This project seeks to use the power of financial accounting to build important new incentives for companies to take an active role in tackling inequalities for people in workplaces and supply chains who earn less than a living wage.
A living wage is the minimum income needed for workers to afford the basic cost of living. A living wage varies considerably across countries and communities due to differences in the cost of everyday living, but the benefits are consistent across contexts.
A living wage improves employees’ attitudes and loyalty to a workplace as well as their financial security and psychological wellbeing – key elements for healthy social and human capital.
Our current economic model is underpinned by accounting practices that prioritize short-term financial returns for shareholders over sustainable prosperity within planetary boundaries that benefits all stakeholders. These practices, coupled with the perception of wages as costs rather than investments, directly contributes to growing inequality around the world.
Stakeholder capitalism offers an alternative vision where a company’s purpose is redefined to serve the interests of all stakeholders, including employees, suppliers, customers, communities and the planet alongside traditional shareholders. But, if accounting models do not change, this vision cannot be realized.
An Accounting Model to Report on Progress Towards Living Wages
Shift and the Capitals Coalition have joined forces to develop an accounting model that companies can use to measure and report publicly on progress towards living wages across their workforces and supply chains over time. We aim to design a model that helps both businesses and standard setters. For companies, it must help show the value both to society and to the business of living wages. For regulators, it must be capable of integration into accounting and reporting standards, as part of the developments in sustainability disclosures
Methodologies for calculating living wages have been developed and pilot initiatives have demonstrated tangible benefits. However, there is no widely accepted and harmonized model for companies to determine and implement living wage adoption across their operations and value chains.
Post-COVID, we have a critical opportunity and political momentum to address the challenge of growing inequalities, especially among low paid workers whose work has been deemed ‘essential’.
Through an inclusive process of consultation and collaboration, this project will build on existing foundations to develop an accounting model that illustrates incentives for companies adopting living wages.
We are developing an accounting model that can help
The accounting model aims to:
- Enable standardized disclosures in a company’s annual report, much like those for greenhouse gas emissions or the gender pay gap.
- Apply not only to a company’s employees but to its wider workforce (including those in forms of contingent labor) and workers in at least its first-tier supply chain.
- Look not just at the status of workers in relation to a living wage at a point in time, but measure progress over time towards living wages for workers who are yet to reach that threshold.
Why an accounting model?
An accounting model through which companies can publicly disclose the value of living wages can play a catalytic role in delivering greater transparency, informing new standards and creating incentives for improving wages and reducing inequalities. This is essential to rebuild economies that advance human dignity and equality – our social and human capital – across the world.
An initial focus on living wages made sense, both because wages are relatively easy to measure, and – more significantly – because a living wage has catalytic power to open the door to the realization of many other human rights.Caroline Rees, President of Shift.
This project is incredibly important for how companies’ understand the value created by people – social and human capital. By including a living wage in the accounts, we can address one of the biggest challenges of implementation – that it is seen purely as a cost, ignoring the fact that investing in living wages can generate a return for the individuals, the company and society.Mark Gough, CEO Capitals Coalition
The Accounting for a Living Wage project aims to integrate existing progress towards living wages into a model for companies to account for their performance. Both internally for management decision-making and through external disclosure.
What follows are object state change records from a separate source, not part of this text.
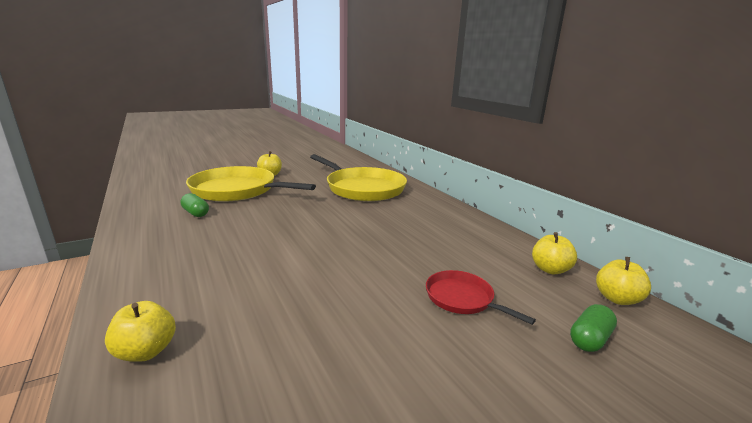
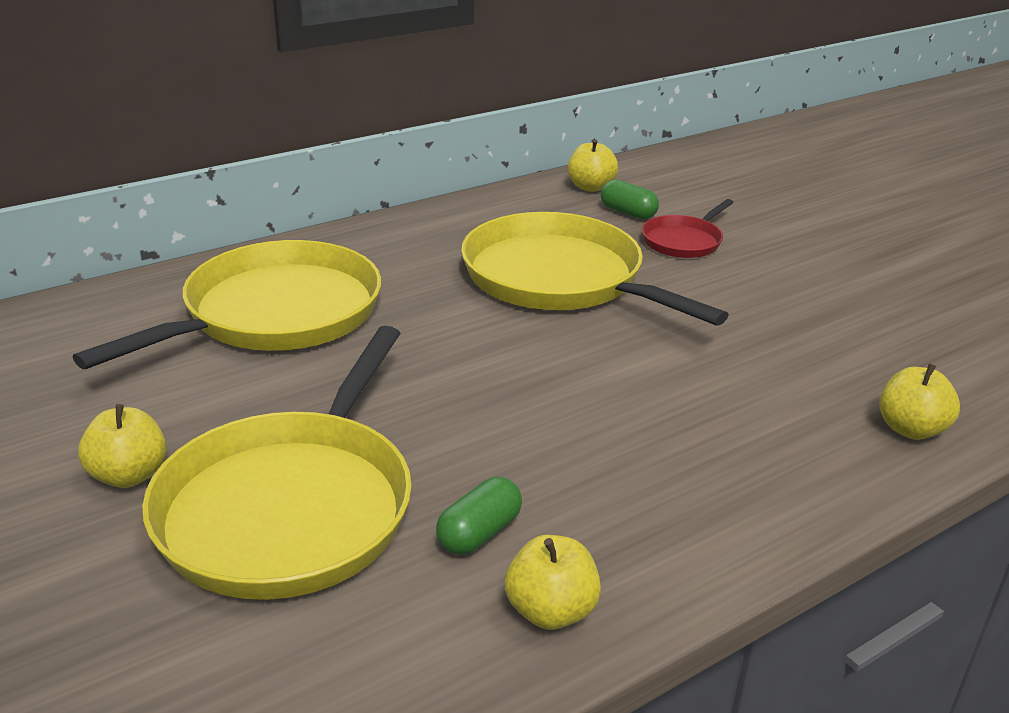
camera: 95 degrees left, 10 degrees up
(394, 244) = (559, 278): none -> yellow pan
(590, 339) = (717, 192): green capsule -> green capsule (628, 213)
(617, 299) = (639, 168): yellow apple -> yellow apple (551, 611)

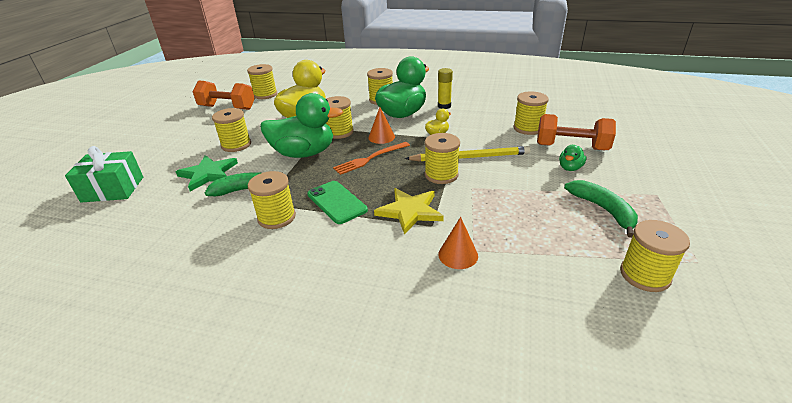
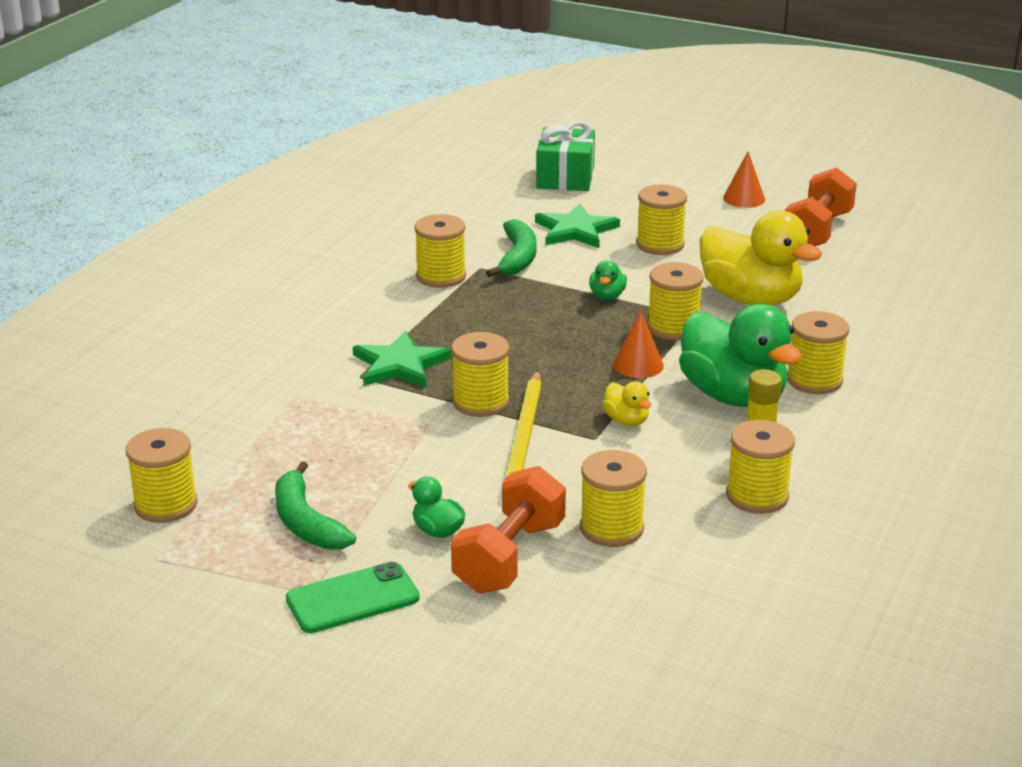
camera: 100 degrees right, 5 degrees down
(265, 95) = (875, 263): yellow spool -> yellow spool (757, 496)
(304, 153) = (607, 296): green duck -> green duck, size x0.43
(336, 202) = (452, 315): green phone -> green phone (352, 598)
(370, 158) = (563, 348): orange fork -> none
(410, 211) = (400, 365): yellow star -> green star
(458, 255) = (291, 385): orange cone -> orange cone (744, 198)
(603, 210) = (306, 522): green banana -> green banana turned 75 degrees clockwise

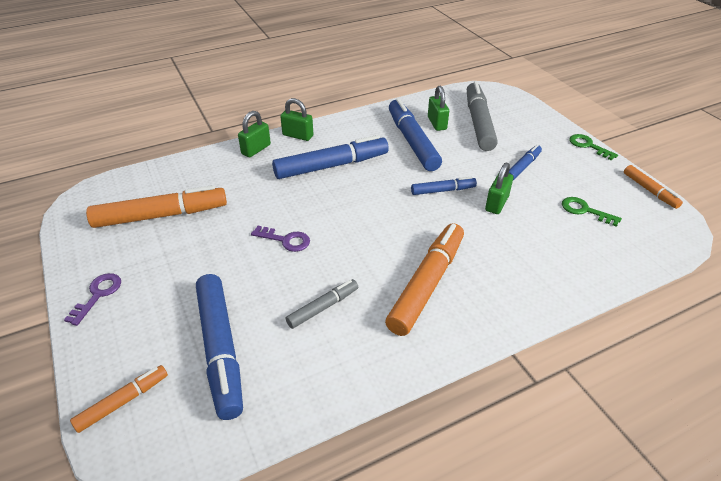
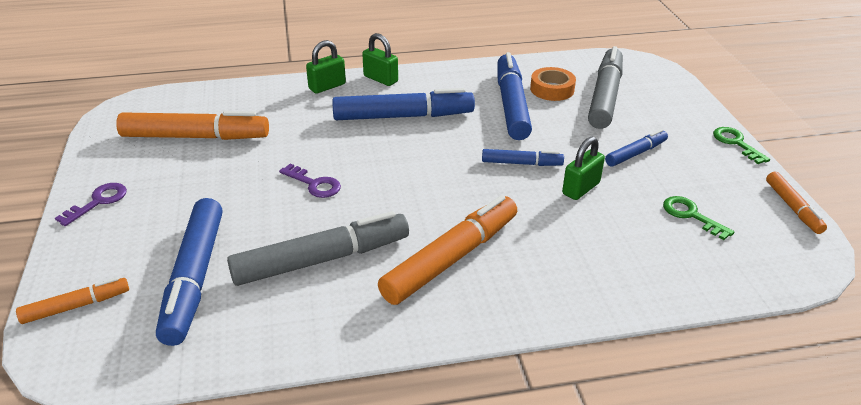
camera: 15 degrees right, 5 degrees down
(323, 307) = (321, 259): grey marker -> grey marker, size x1.89
(437, 123) = (552, 89): green padlock -> orange tape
This shift will enable private reporting frameworks to embed a living wage in disclosure expectations, and for public regulators to integrate living wages into standards and legislative initiatives.
Building a living wage into accounting practices is the next essential step to ensure that the benefits of a fair wage are realized. By accounting for a living wage, a basic income will become standardized and will move from being an option for how companies might choose to act, to the way that every business acts. This is essential to rebuild economies that advance human dignity and equality – our social and human capital – across the world.